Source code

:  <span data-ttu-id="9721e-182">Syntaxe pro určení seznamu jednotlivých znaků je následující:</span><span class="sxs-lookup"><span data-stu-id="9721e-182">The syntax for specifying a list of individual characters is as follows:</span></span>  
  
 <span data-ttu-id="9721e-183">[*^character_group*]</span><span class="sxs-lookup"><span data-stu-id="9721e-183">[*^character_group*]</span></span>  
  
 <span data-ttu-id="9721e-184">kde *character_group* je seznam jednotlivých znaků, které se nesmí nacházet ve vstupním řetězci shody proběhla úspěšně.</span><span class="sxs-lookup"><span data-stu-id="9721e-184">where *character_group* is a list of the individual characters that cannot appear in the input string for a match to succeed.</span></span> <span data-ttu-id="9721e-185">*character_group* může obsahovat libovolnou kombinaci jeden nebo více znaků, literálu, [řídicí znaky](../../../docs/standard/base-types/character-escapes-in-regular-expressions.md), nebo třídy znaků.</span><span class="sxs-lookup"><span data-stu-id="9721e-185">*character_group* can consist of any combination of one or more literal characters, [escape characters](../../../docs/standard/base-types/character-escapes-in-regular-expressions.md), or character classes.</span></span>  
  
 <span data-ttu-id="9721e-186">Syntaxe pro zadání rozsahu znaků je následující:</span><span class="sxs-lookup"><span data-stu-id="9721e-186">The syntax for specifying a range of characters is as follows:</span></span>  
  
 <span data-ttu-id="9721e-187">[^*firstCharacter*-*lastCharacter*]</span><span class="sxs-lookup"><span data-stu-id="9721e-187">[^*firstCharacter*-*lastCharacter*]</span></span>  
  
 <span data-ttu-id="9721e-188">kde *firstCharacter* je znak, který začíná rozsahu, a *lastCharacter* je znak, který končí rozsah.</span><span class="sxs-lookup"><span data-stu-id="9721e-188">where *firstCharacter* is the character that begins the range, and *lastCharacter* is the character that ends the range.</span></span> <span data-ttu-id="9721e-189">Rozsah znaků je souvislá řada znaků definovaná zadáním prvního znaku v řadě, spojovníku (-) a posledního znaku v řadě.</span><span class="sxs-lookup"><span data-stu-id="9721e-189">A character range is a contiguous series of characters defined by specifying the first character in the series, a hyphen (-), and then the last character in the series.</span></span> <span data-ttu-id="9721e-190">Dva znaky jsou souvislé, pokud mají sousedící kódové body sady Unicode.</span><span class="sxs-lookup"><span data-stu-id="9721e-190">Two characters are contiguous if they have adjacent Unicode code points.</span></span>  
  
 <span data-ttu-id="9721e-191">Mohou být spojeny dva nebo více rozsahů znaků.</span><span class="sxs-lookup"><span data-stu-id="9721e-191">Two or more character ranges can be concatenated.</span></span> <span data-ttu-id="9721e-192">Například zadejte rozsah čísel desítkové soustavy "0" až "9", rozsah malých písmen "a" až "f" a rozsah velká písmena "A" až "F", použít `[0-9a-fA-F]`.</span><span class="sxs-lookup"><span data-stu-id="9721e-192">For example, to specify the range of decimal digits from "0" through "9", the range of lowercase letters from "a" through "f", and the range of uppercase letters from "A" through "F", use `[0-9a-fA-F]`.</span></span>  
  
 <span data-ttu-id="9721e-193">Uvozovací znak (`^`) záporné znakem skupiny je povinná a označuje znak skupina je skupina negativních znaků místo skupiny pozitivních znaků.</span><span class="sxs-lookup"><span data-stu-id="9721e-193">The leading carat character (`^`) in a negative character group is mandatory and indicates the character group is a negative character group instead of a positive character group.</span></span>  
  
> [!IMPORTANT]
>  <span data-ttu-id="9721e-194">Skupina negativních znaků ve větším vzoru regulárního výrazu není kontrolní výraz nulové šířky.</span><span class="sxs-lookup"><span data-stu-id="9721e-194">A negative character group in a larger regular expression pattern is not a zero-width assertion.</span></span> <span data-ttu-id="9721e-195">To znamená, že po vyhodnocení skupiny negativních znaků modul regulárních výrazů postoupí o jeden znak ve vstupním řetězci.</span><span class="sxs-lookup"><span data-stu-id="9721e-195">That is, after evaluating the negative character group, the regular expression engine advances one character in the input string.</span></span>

• _EXERCISE GOAL_: Using the material above, return every line that holds the string "následující".

• _ANSWER TO THIS PROBLEM_:
:  <span data-ttu-id="9721e-182">Syntaxe pro určení seznamu jednotlivých znaků je následující:</span><span class="sxs-lookup"><span data-stu-id="9721e-182">The syntax for specifying a list of individual characters is as follows:</span></span>  
 <span data-ttu-id="9721e-186">Syntaxe pro zadání rozsahu znaků je následující:</span><span class="sxs-lookup"><span data-stu-id="9721e-186">The syntax for specifying a range of characters is as follows:</span></span>  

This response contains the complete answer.